One of the single, biggest concerns about giving to the poor is the idea of “enabling” poor choices and behaviors. A lot of Christians refuse to give money to beggars for fear of supporting a booze/drug habit. I have addressed this idea multiple times on this blog, but I don’t recall ever pointing out the contempt of it.
I do not deny that giving a few dollars to a beggar frequently winds up going toward the booze/drug fund. I would even estimate that it goes there more often than not. I have pointed this out before. I understand the thinking about giving a meal instead of the money, and I am not against that idea at all (however, I do question the stubbornness of not giving money, but we will get to that in a bit). Actually, I would say that if you are going to feed instead of fund, it is better to SHARE the meal than to leave it with the beggar (as a rule of thumb). I say this because if you sit down to eat with the bum, you are expressing your interpersonal value of her humanity – especially if you bring the bum home to eat the meal with your family.
Moving on, I have also pointed out repeatedly that the idea of “enabling” is not a biblical idea or concern. It is a word and idea that circulates in recovery circles and a few psych books. I don’t deny that the phenomenon exists, and for that matter, I have even said that if you are in an ongoing relationship with a person working their way out of addiction, then withholding cash for fear of “enabling” might be the wise and good thing to do. However, when you meet a beggar and begin to assume this of them, you are holding them in contempt.

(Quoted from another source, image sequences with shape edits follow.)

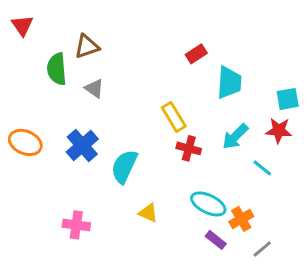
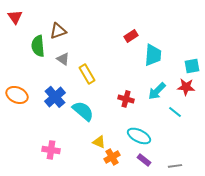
yellow rectangle: (174, 117) -> (87, 74), moved
cyan semicircle: (124, 166) -> (83, 111), turned 105
orange cross: (241, 219) -> (112, 157), moved
gray line: (262, 249) -> (175, 166), turned 32

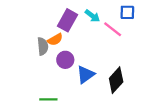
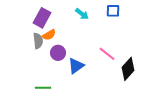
purple rectangle: (68, 20) -> (42, 18), moved
pink line: (113, 29) -> (107, 54), moved
black diamond: (116, 80) -> (128, 69), moved

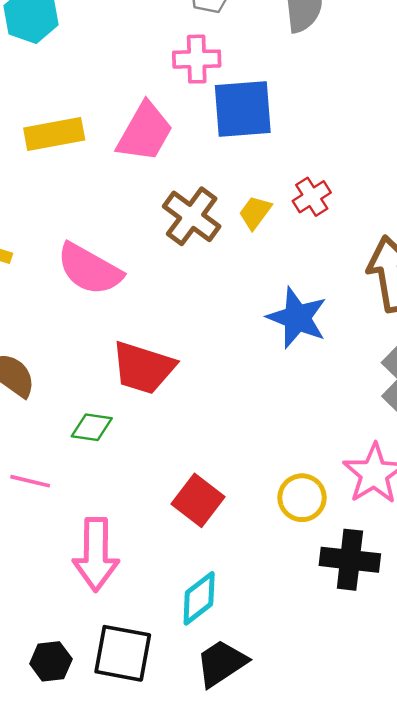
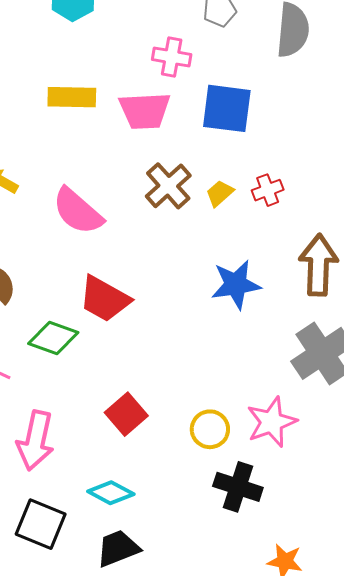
pink cross: (197, 59) -> (172, 57), moved
pink trapezoid: (145, 132) -> (145, 111), turned 46
blue star: (297, 318) -> (236, 284), turned 30
green diamond: (92, 427) -> (53, 338), size x1.4
cyan diamond: (199, 598) -> (111, 493), turned 54

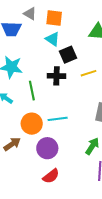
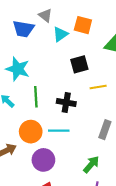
orange square: (54, 18) -> (83, 25), moved
cyan triangle: (53, 39) -> (60, 34), moved, turned 42
black cross: (57, 76) -> (66, 103), moved

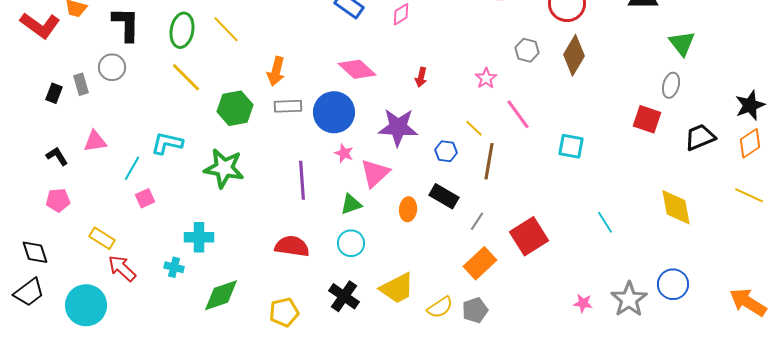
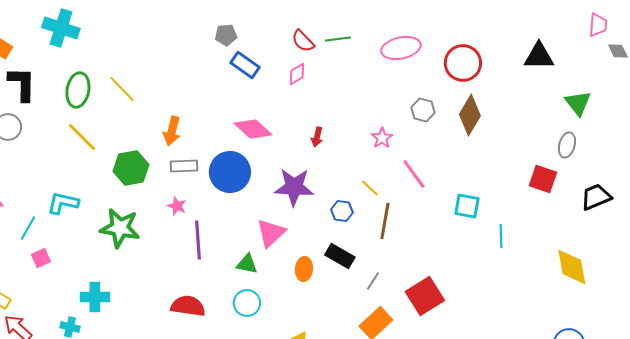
pink star: (344, 153) -> (177, 206), moved
green triangle: (351, 204) -> (247, 264), turned 30
cyan line: (605, 222) -> (501, 236), moved, turned 30

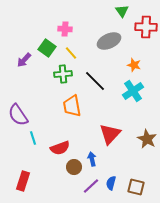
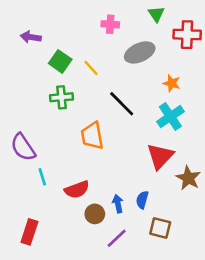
pink cross: (65, 29) -> (110, 24), moved
purple arrow: (24, 60) -> (31, 37), moved, turned 56
green cross: (63, 74) -> (61, 97), moved
red triangle: (110, 134) -> (160, 156), moved
blue semicircle: (111, 183) -> (142, 200), moved
brown square: (136, 187) -> (160, 228), moved

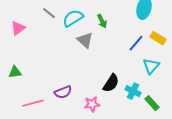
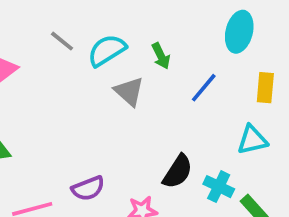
yellow rectangle: (158, 38) -> (265, 88), turned 63
blue line: (136, 43) -> (204, 88), moved
cyan triangle: (151, 66) -> (252, 140), turned 36

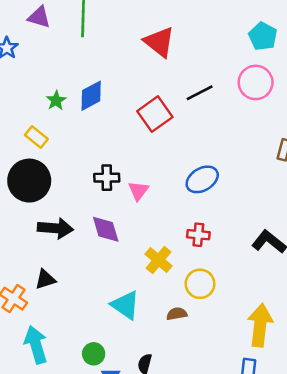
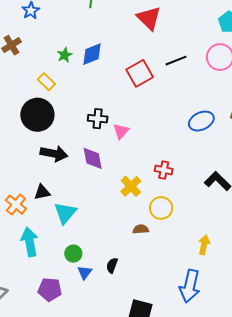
blue ellipse: (202, 179) -> (201, 121), moved
cyan triangle: (125, 305) -> (65, 213), moved, turned 30
yellow arrow: (260, 325) -> (204, 245), size x0.6

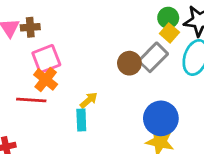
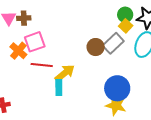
orange cross: (46, 79) -> (18, 51), moved
red line: (31, 100) -> (42, 65), moved
yellow arrow: (89, 100) -> (65, 73), size x1.5

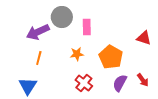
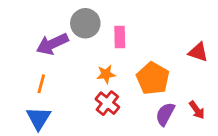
orange line: (39, 58) -> (41, 84), moved
red cross: (84, 83) -> (107, 103), moved

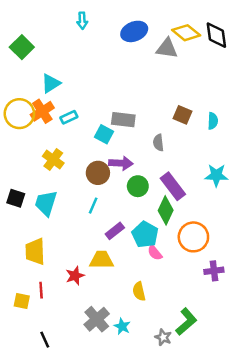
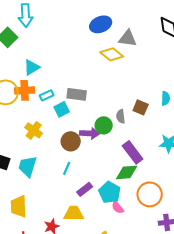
cyan arrow: (82, 21) -> (26, 15), moved, size x1.6
yellow diamond: (186, 33) -> (112, 54), moved
orange cross: (42, 111) -> (25, 90), turned 30
brown square: (183, 115) -> (141, 107), moved
gray rectangle: (123, 120) -> (77, 94), moved
cyan square: (104, 134) -> (62, 109), moved, turned 35
green circle: (138, 186) -> (104, 125), moved
green diamond: (166, 210) -> (127, 172), turned 60

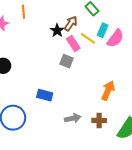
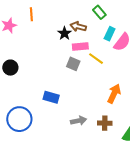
brown arrow: (71, 23) -> (78, 27), turned -112
yellow line: (88, 38) -> (96, 59), moved
pink rectangle: (73, 43) -> (80, 46), turned -63

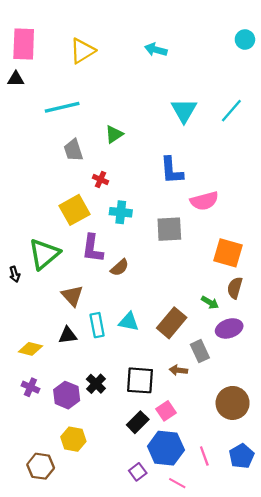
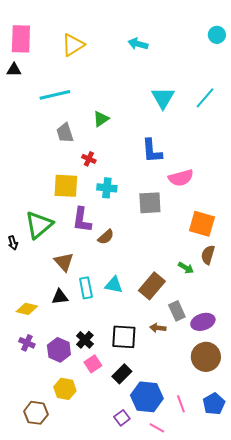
yellow square: (75, 210) -> (66, 186), turned 32
purple ellipse: (229, 328) -> (203, 322), moved
pink square: (166, 411) -> (93, 364), moved

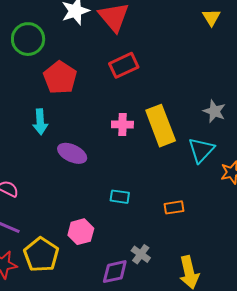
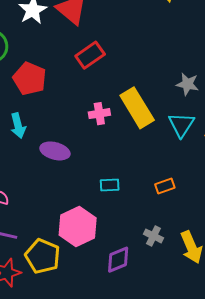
pink hexagon: (81, 232) -> (78, 227), size x1.5
gray cross: (141, 254) -> (153, 236), moved

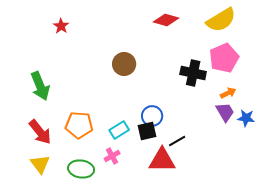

Not all beggars are addicts, and not all addicts automatically use alms they receive to support their addictions. This is not actually a one-to-one corresponding reality. And for that matter, it is not your concern anyway. When you assume this power trip over a beggar, you seek to make their choices for them and lock them out of the decision making process – at some level. And for American Christians who hold so strongly to Augustine’s Free Will Theodicy, that is a double standard. It is contempt. You don’t have the right to over rule, or lord it over, the beggar.
In fact, that beggar is Jesus. The needy/hungry prisoner/stranger is him (Matt. 25), and he is your Lord and Savior, your Master, King, and Friend. This much you know about that beggar even before he asks. You have the responsibility to treat him accordingly.
No. Jesus does not demand you give him your cash. Your food, your water, your time and presence are enough as long as your heart is right and your giving is done freely – as freely as you received.
Your obstinance about giving so that you do not “enable” Jesus, a beggar you never previously met, is about your contempt, your desire to lord it over this person (a whole category of people, really) who you are going to “help”. You have the wrong position vis-à-vis Jesus. (Again, if you are in an ongoing relationship with a person in recovery with whom you have established that they want you not to tempt them with money while they struggle against the temptation, that is a different situation. You are not assuming and lording it over, you are honoring a request. But even then, you should keep in mind that the Father, in the story of the Prodigal Son, gives the money to the son who wastes it all as expected. So, if this happens, you are in good company with God!)
On the contrary, when you give freely, you show respect to the beggar. You respect their capacity to choose for good or ill what to do with the offering of alms you bring. Their ill choices are not your responsibility. If you wish to argue that they are, then be prepared to answer for wearing Nike shoes made in sweat shops in Indonesia by slave children or for using iPhones made by workers in deplorable factory conditions that have contributed to many suicides, or for drinking coffee grown and harvested in free trade rather than fair trade conditions! Own stock? What exactly is your money supporting there? Are you funding the fraud and greed of mega banks and stock brokers who take your money and use it on cocaine, call girls, and crooked lawyers? And if you aren’t worried about where that money goes, but you do worry that it will “enable” the beggar you don’t even know to buy a beer, then you are in contempt of God.